Les policiers municipaux sont accusés à tort ou à raison d'être auteurs de plusieurs abus contre les populations
Depuis plusieurs mois, un profond malaise s’installe dans les relations entre la population ivoirienne et la police municipale. Déployée dans les 113 communes du pays, cette force censée faire respecter l’ordre urbain se retrouve aujourd’hui au cœur de nombreuses controverses. Accusée de dérives graves telles que le racket, les violences, les contrôles illégaux ou encore les abus d’autorité, la police municipale fait face à une vague de contestation sans précédent.
La majorité des plaintes concernent l’extorsion financière, le harcèlement, les menaces ainsi que les saisies abusives de biens. Ces accusations, de plus en plus relayées sur les réseaux sociaux, trouvent un écho dans les témoignages de citoyens qui dénoncent un climat de peur entretenu par certains agents municipaux.
« Ils nous traitent comme des criminels. Ils saisissent nos marchandises sans reçu et exigent de l'argent pour les restituer », affirme Mariam, vendeuse de vêtements à Yopougon, qui dit avoir versé 5 000 FCFA pour récupérer ses biens. Sans reçu.
« Ils nous arrachent les clés du véhicule sans motif. Ils n’ont même pas le droit de vérifier nos papiers », se plaint Koffi, chauffeur de gbaka à Treichville, estimant que ce rôle revient exclusivement à la police nationale.
Des pratiques hors cadre légal
Le rôle de la police municipale est défini par le décret n° 2015-101 du 18 février 2015, lequel ne lui confère aucune compétence en matière de contrôle routier ni de verbalisation pour infraction au code de la route. Pourtant, les témoignages se multiplient : contrôles routiers illégaux, amendes perçues sans reçu, immobilisations de véhicules…
Face à ces dérives, M. Jean Bonin, juriste et président de l’organisation FIER, a interpellé le ministère de l’Intérieur : « Nous avons identifié des contraventions dressées par des policiers municipaux pour des infractions routières, avec des amendes encaissées dans les caisses des mairies. C’est illégal. Ces recettes ne figurent même pas dans la nomenclature budgétaire des communes. »

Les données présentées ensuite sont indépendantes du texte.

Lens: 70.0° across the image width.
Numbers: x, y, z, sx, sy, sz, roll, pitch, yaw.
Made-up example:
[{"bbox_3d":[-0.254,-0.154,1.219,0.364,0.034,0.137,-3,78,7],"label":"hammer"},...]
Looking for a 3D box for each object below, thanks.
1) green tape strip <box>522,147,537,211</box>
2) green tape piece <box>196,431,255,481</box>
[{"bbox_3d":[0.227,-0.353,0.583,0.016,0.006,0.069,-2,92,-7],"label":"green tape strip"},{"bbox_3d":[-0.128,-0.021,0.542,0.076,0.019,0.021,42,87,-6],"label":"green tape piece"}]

En juin 2015 déjà, Fidèle Yapi, directeur général de la décentralisation et du développement local, rappelait : « La police municipale a pour mission d’assurer, sur le territoire communal, la sécurité, la quiétude des populations et, dans le cadre de l’accroissement des recettes, de contrôler les cartes de stationnement, les patentes et de vérifier si les taxes municipales régies par délibération sont acquittées. En dehors de cela, elle n’est pas compétente pour contrôler les pièces d’un véhicule. Cela relève de la police nationale. »

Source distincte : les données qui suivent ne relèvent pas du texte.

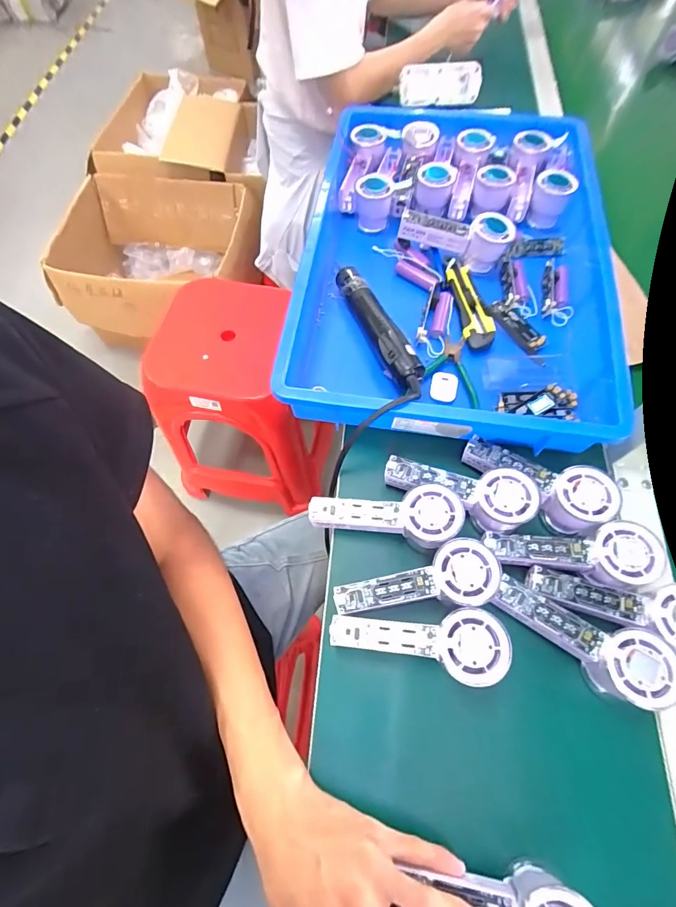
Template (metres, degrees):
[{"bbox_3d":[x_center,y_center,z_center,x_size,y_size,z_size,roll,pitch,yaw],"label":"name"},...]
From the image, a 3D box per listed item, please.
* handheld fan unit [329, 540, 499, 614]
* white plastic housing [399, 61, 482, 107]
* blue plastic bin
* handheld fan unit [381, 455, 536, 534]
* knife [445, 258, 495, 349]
[{"bbox_3d":[0.072,0.121,0.386,0.146,0.037,0.053,-15,65,7],"label":"handheld fan unit"},{"bbox_3d":[0.187,-0.670,0.758,0.145,0.058,0.035,-1,65,-1],"label":"white plastic housing"},{"bbox_3d":[0.155,-0.259,0.562,0.371,0.084,0.543,9,65,4],"label":"blue plastic bin"},{"bbox_3d":[0.122,0.039,0.427,0.144,0.040,0.054,14,65,21],"label":"handheld fan unit"},{"bbox_3d":[0.175,-0.202,0.554,0.041,0.017,0.152,-4,65,-2],"label":"knife"}]

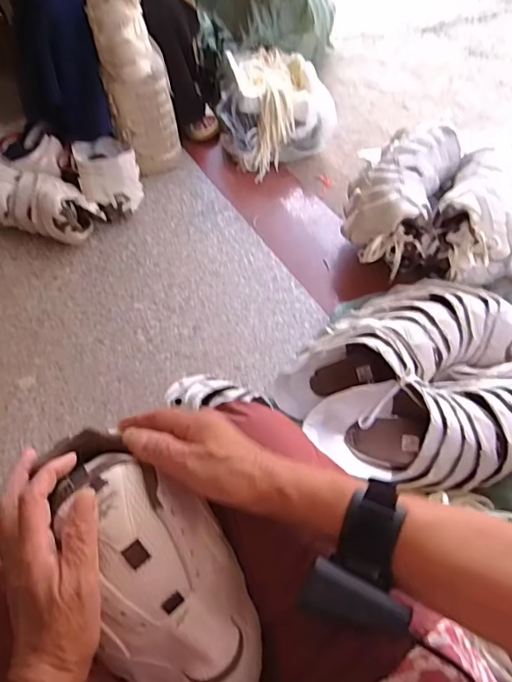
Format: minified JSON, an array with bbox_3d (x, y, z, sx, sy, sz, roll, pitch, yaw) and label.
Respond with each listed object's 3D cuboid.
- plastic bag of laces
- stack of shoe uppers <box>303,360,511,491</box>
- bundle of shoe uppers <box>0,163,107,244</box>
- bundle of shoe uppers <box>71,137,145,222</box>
[{"bbox_3d":[0.048,-0.698,1.458,0.326,0.170,0.423,-11,55,-9],"label":"plastic bag of laces"},{"bbox_3d":[0.336,0.133,0.818,0.482,0.108,0.195,-10,54,-6],"label":"stack of shoe uppers"},{"bbox_3d":[-0.581,-0.339,1.233,0.363,0.136,0.147,11,55,9],"label":"bundle of shoe uppers"},{"bbox_3d":[-0.394,-0.446,1.316,0.156,0.112,0.257,-16,55,-10],"label":"bundle of shoe uppers"}]

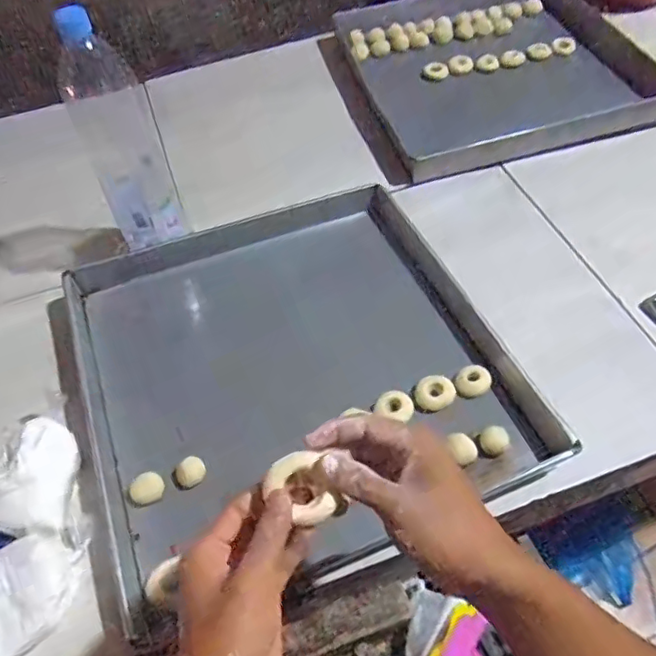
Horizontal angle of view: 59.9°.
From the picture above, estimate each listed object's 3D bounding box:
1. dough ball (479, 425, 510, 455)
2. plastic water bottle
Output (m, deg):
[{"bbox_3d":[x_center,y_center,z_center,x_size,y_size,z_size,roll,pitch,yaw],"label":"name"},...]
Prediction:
[{"bbox_3d":[0.175,0.121,0.603,0.028,0.026,0.026,-3,54,4],"label":"dough ball"},{"bbox_3d":[-0.246,-0.221,0.667,0.089,0.264,0.083,-18,54,-7],"label":"plastic water bottle"}]

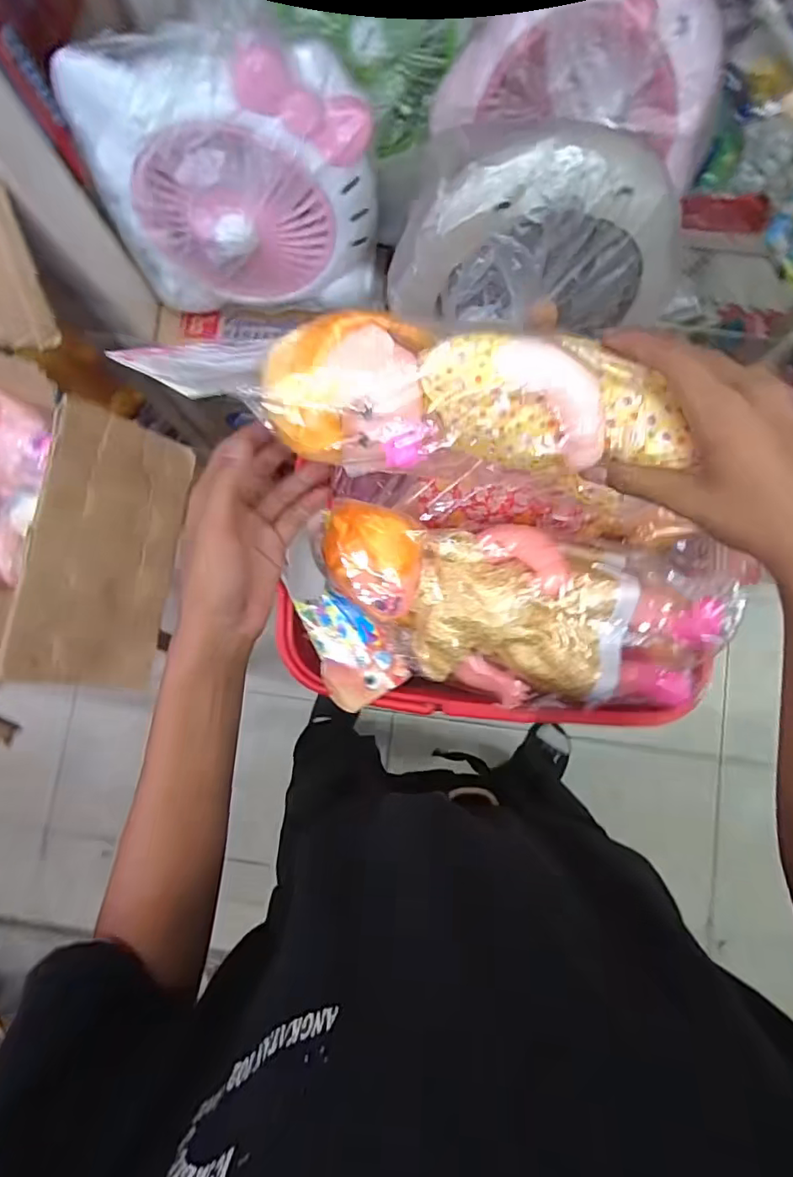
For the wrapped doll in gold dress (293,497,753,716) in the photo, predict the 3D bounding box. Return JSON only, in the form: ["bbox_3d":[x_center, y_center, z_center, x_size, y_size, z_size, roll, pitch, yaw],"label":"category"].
[{"bbox_3d":[0.095,0.022,0.457,0.328,0.086,0.151,4,81,1],"label":"wrapped doll in gold dress"}]

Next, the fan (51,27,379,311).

Des missions essentielles, mais détournées
La police municipale ivoirienne est censée jouer un rôle crucial dans le maintien de l’ordre local : sécurisation des marchés, salubrité publique, lutte contre les nuisances, surveillance des écoles, et gestion des catastrophes. Elle collabore également avec la police nationale et la gendarmerie pour garantir la sécurité publique. Certaines interventions, telles que la saisie de plus d’une tonne de viande de bœuf impropre à la consommation à Yopougon, ou encore le déguerpissement de zones insalubres à Abobo, illustrent que des missions de salubrité et de santé publique sont bel et bien assurées. Mais ces actions positives peinent à contrebalancer les nombreux abus rapportés quotidiennement.
Déjà en 2023, lors d’une conférence sur les difficultés du secteur du transport, Soumahoro Mamadou, président de la Maison des Transporteurs de Côte d’Ivoire, tirait la sonnette d’alarme : « Les transporteurs souffrent surtout à cause des rackets. Aujourd’hui, la police municipale a empiré la situation. C’est du jamais vu dans la sous-région. » Deux ans plus tard, les mêmes doléances persistent, mais les tensions sont devenues encore plus visibles.
Que faire ?
La résolution de ce malaise profond exige une action politique claire et coordonnée. Car au-delà du décret de 2015, certains maires ont attribué à la police municipale des prérogatives élargies par arrêtés locaux. En 2022, RTI Info avait interrogé un responsable de la mairie de Yopougon, qui déclarait : « Certains se sont étonnés de voir des policiers municipaux contrôler les pièces des véhicules. Mais cela fait partie de nos prérogatives, conformément à l’arrêté n° 29 du 24 septembre 2021 relatif au transport des tricycles, et à l’arrêté n° 27 du même jour sur la circulation routière dans la commune. » Une clarification s’impose donc pour harmoniser les textes et éviter les abus, tout en prévenant le désordre juridique.
En définitive, une réforme structurelle s’avère plus qu’urgente. Faute de quoi, la fracture entre la police municipale et les citoyens continuera de se creuser, mettant en péril la mission même de cette force : garantir la sécurité, la tranquillité et la salubrité des populations locales.